Mit seinem ersten offiziellen Marktauftritt in Europa hat der größte chinesische Roboterhersteller Estun Robotics den Startschuss für die weitere Europa-Offensive gegeben. Warum und wie die Chinesen auch in Europa zur Nummer 1 werden wollen, haben sie auf der Automatica verraten.
Kaum ein Jahr nach der Gründung der Estun Robotics Europe AG ist die europäische Organisation des größten chinesischen Roboterherstellers bereits auf den wichtigsten Märkten Europas mit eigenen Niederlassungen vertreten, freut sich der Europa-CEO Gerald Mies.: „Wir haben eine erfahrene Vertriebsmannschaft mit Leuten, die überwiegend aus der Robotik kommen und sowohl Branche als auch Kunden kennen.“
Ein wichtiger Meilenstein ist für ihn insbesondere die am 2. Juni 2025 erfolgte Eintragung der „Estun Robotics Deutschland GmbH“ ins Handelsregister. Sitz der deutschen Gesellschaft ist Schwäbisch Gmünd. Geschäftsführer der deutschen Estun-Niederlassung ist Ralph Christnacht. Mit ihm als DACH-Chef hat Gerald Mies einen weiteren bekannten und erfahrenen Manager an Bord geholt, denn Ralph Christnacht bringt jede Menge Management- und Wachstumserfahrung aus Stationen bei Werkzeugmaschinen- und Roboterherstellern mit.

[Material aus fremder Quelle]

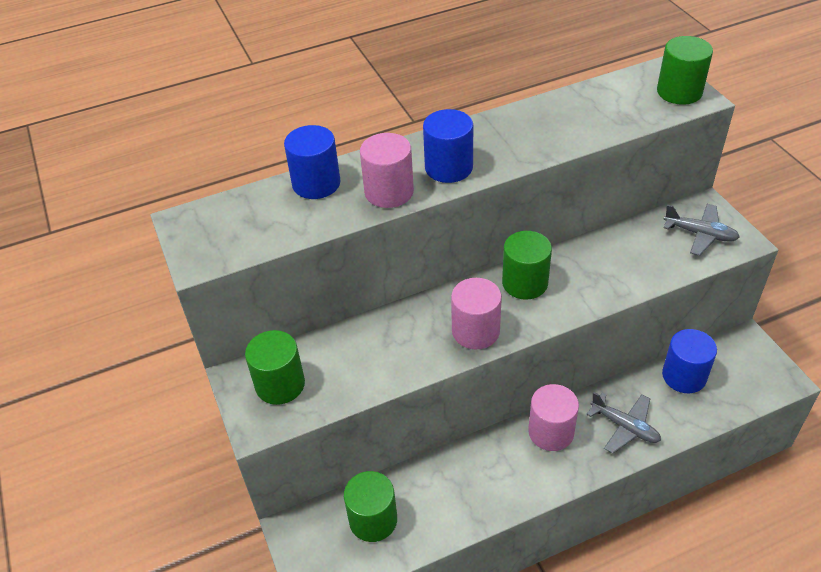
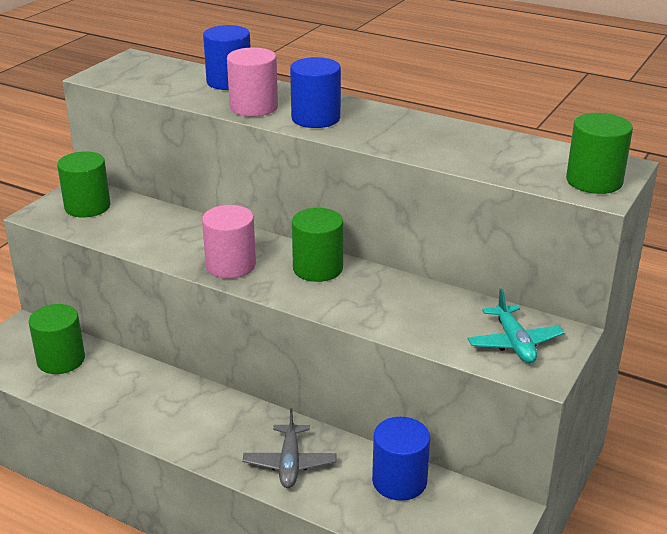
camera: 50 degrees right, 15 degrees down
pink cylinder [528,384,579,451] -> none
grey plane [663,204,740,256] -> turquoise plane [468,288,564,363]

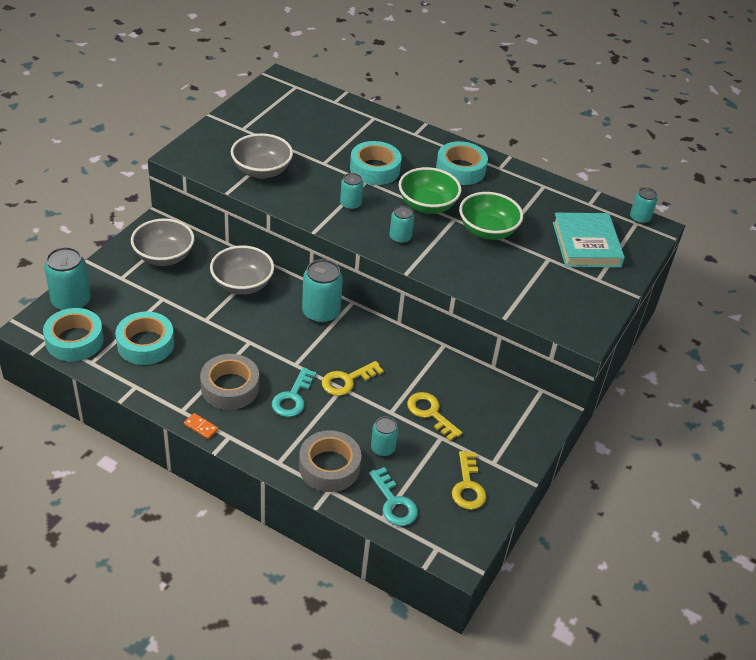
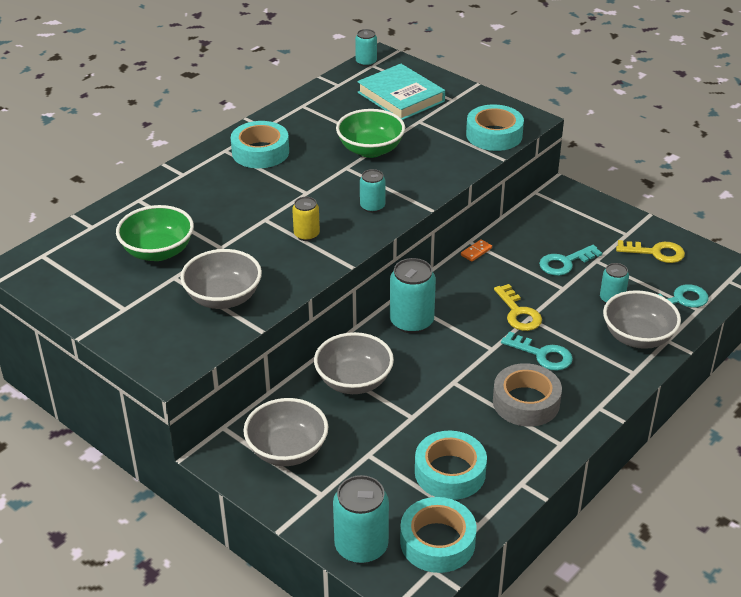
camera: 75 degrees left, 5 degrees down
orange domino [184,413,218,439] -> orange domino moved to [461,239,492,262]
grey tape [299,430,361,492] -> grey bowl [603,290,681,349]
turquoise can [340,173,363,210] -> yellow can [292,197,320,241]
turquoise tape [350,141,401,185] -> turquoise tape moved to [466,104,524,151]
green bowl [399,167,462,214] -> green bowl moved to [116,205,194,261]
yellow key [407,392,462,441] -> turquoise key [539,245,602,276]
turquoise book [553,213,625,267] -> turquoise book turned 45 degrees clockwise [357,64,445,120]

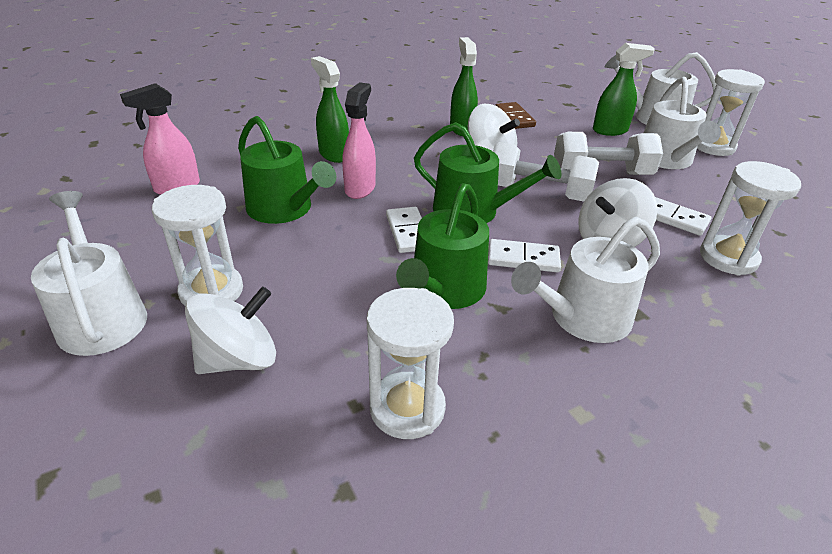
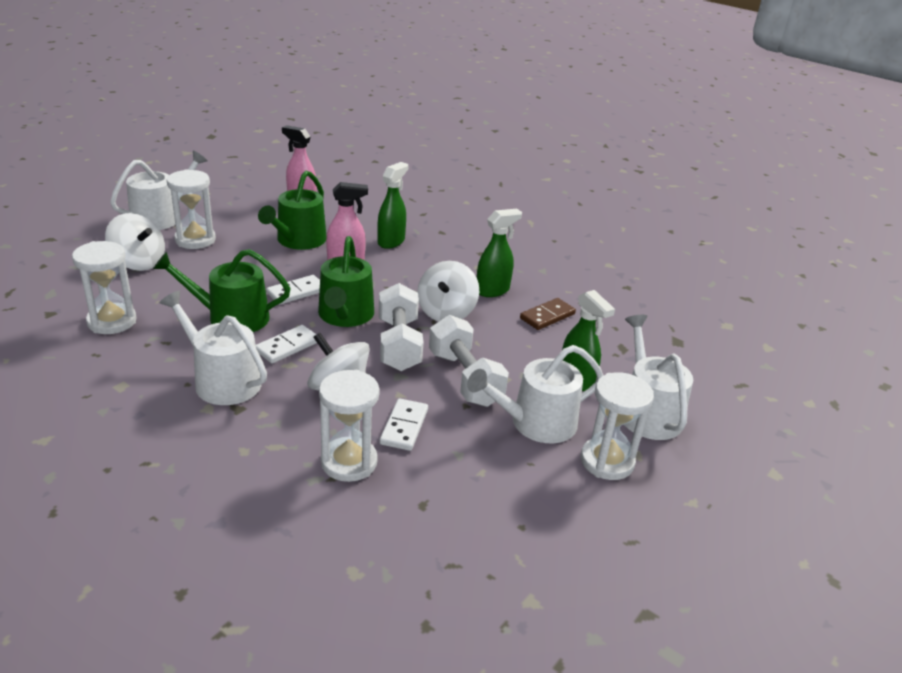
camera: 65 degrees right, 5 degrees down
white domino [488,239,561,272] -> white domino turned 60 degrees clockwise [256,325,317,364]

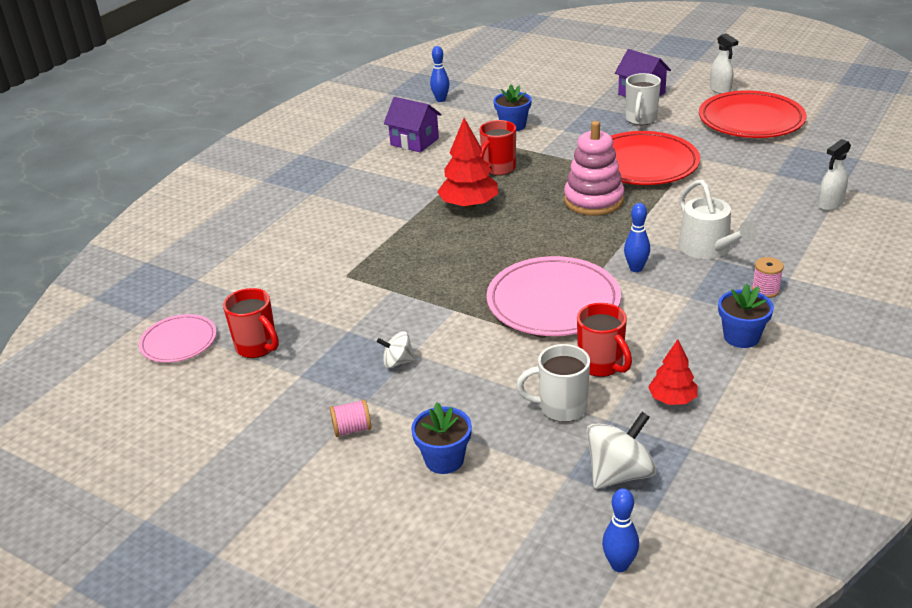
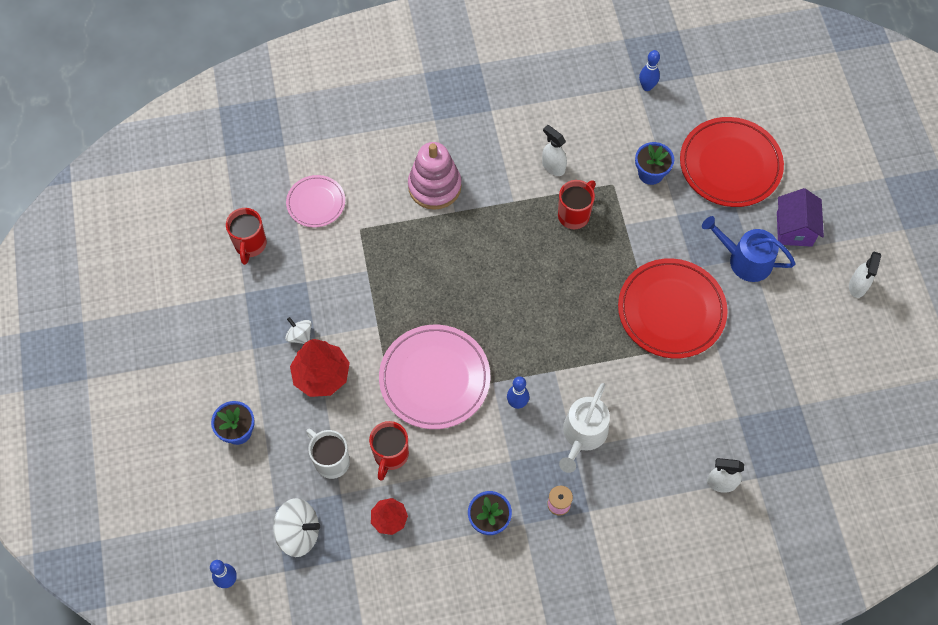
camera: 45 degrees right, 30 degrees up
pink plate [139,314,217,363] -> pink plate moved to [286,175,345,227]
pink spool [330,399,371,437] -> none
purple house [384,97,442,153] -> none
red tree [437,118,498,209] -> red tree moved to [290,339,350,397]
red mug [479,120,516,176] -> red mug turned 135 degrees clockwise [558,180,596,229]
pink stacking toy [564,121,624,215] -> pink stacking toy moved to [408,142,461,210]
white mug [626,73,661,125] -> blue watering can [702,216,796,282]
red plate [699,90,807,138] -> red plate moved to [680,117,784,207]
none -> white spray bottle [542,125,567,176]

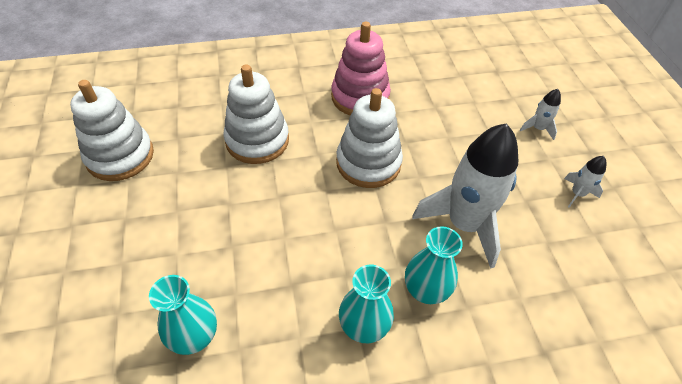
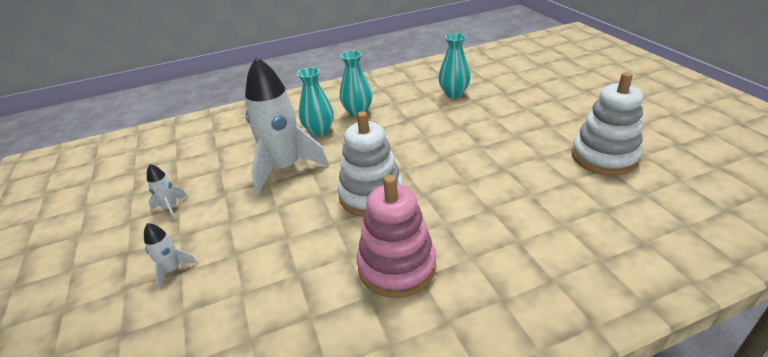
camera: 175 degrees right, 15 degrees down
white stacking toy [223,64,289,164] -> none

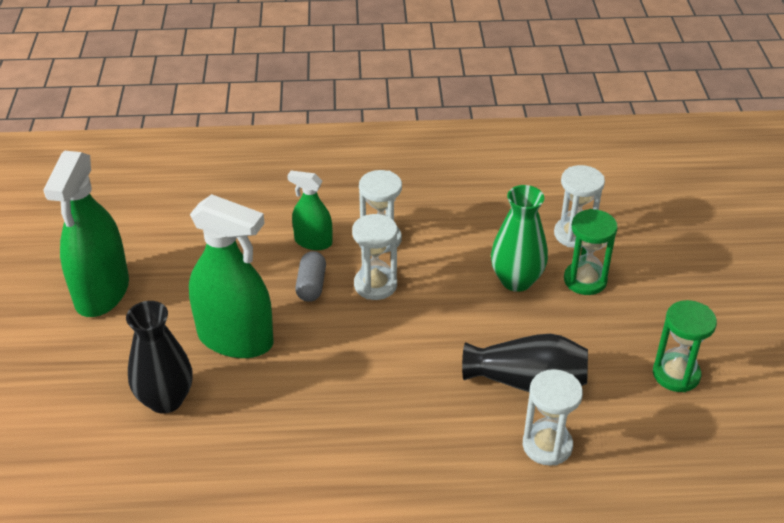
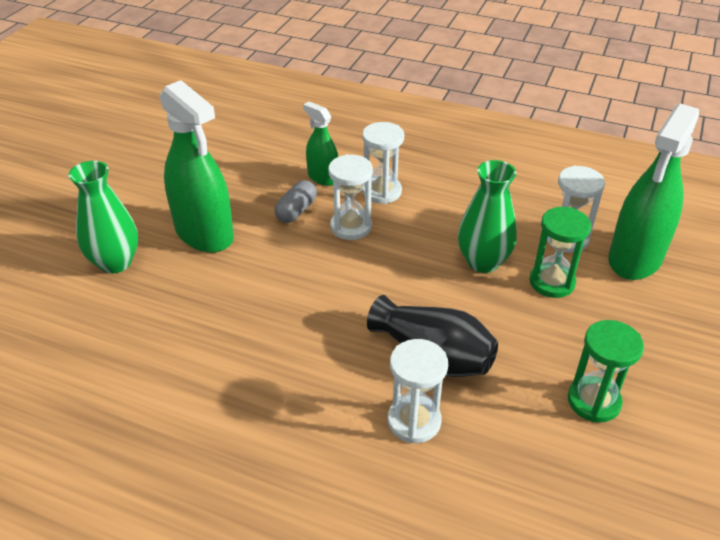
camera: 25 degrees right, 0 degrees up
green spray bottle [43,151,129,317] -> green spray bottle moved to [608,103,699,280]
black vase [126,301,193,414] -> green vase [68,161,138,273]

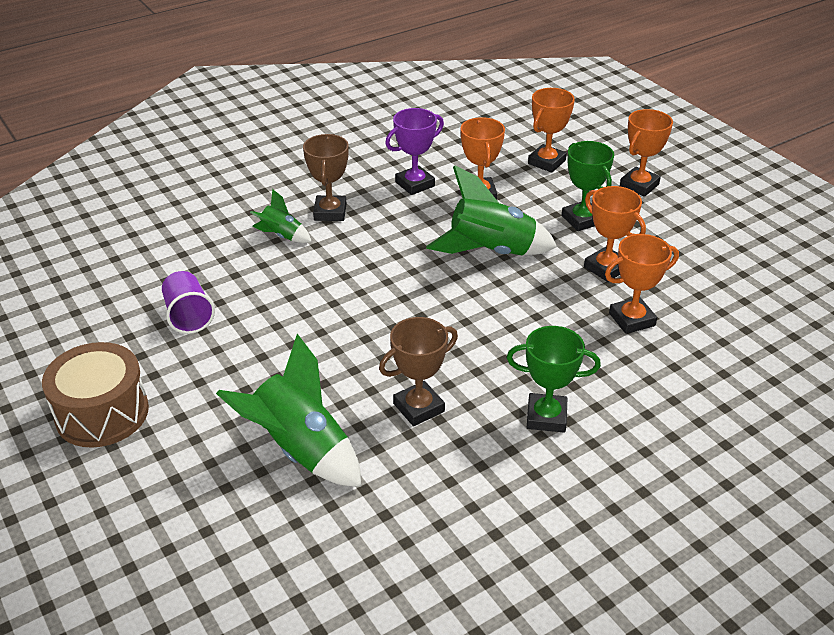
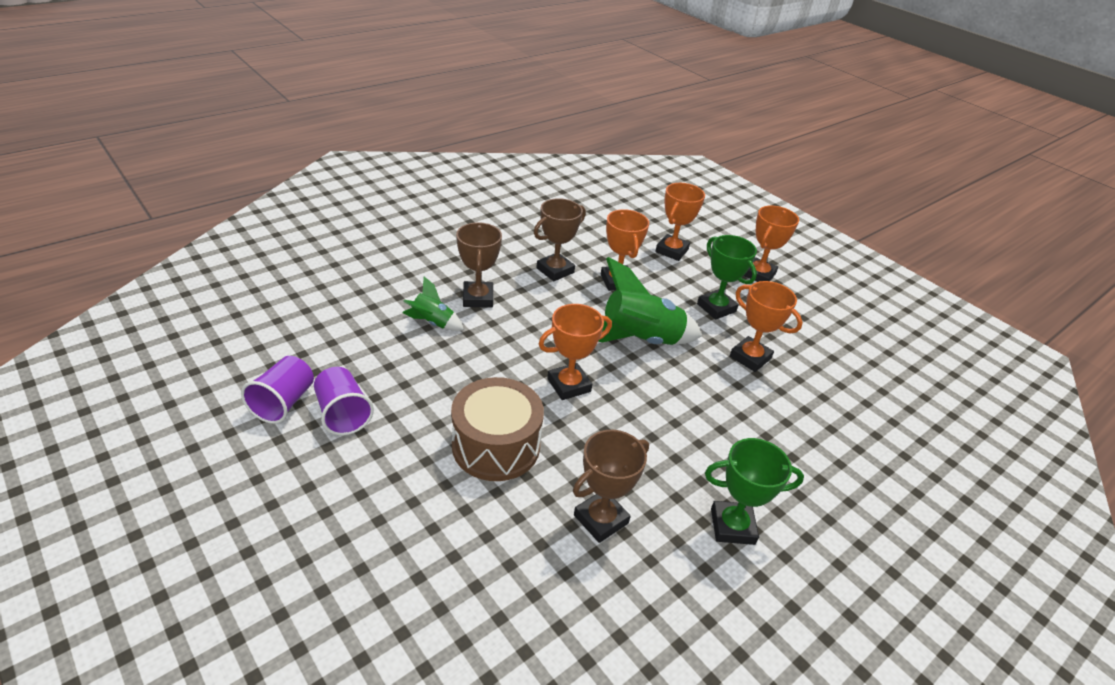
camera: 10 degrees left, 0 degrees up
brown drum [42,342,149,448] -> brown drum moved to [451,377,544,481]
green rocket [216,334,361,487] -> none
purple trophy [385,108,444,195] -> brown trophy [534,198,586,281]
orange trophy [605,234,679,334] -> orange trophy moved to [539,304,612,400]
none -> purple cup [241,356,314,424]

Ziel: die Nummer 1 auch in Europa
Zusätzlichen Rückenwind erhofft sich Gerald Mies auch dadurch, dass Estun inzwischen der größte Roboterlieferant auf dem dynamischen Robotermarkt in China ist und dort den bisherigen Spitzenreiter Fanuc überholt hat. Gerald Mies: „Das gibt uns zusätzlichen Auftrieb.“
Diese Pole-Position will Estun auch in Europa erreichen: „Wir wollen die Nummer 1 werden“, gibt Estun-Präsident Kan Wu als Ziel vor. Aber das funktioniere natürlich nur Schritt für Schritt. „Denn wir treffen in Europa auf starke, etablierte Player. Aber wir sind gekommen, um zu bleiben. Und wir haben eine langfristige Strategie für Europa.“
Dabei will der Estun-Chef die Kunden in Europa nicht nur durch kostengünstige Roboter überzeugen: „Wir wollen neue, fortschrittliche Technologien nach Europa bringen und setzen dafür stark auf KI.“ Dafür biete Estun eine offene Software- und Steuerungsplattform, mit der sich beispielsweise KI-Funktionen für Vision oder Kraftsensorik einfach integrieren lassen.
Produktion in Polen
In Polen wird gerade die europäische Produktionsstätte von Estun ausgerüstet und fertiggestellt. Mit Unterstützung der Produktionsleitung aus Nanjing werden derzeit lokale Supplier für die Fabrikausstattung ausgesucht. Bis die ersten Roboter dort vom Band laufen, hat Estun für Europa bereits einen gewissen Bestand mit den gängigsten Robotermodellen aufgebaut.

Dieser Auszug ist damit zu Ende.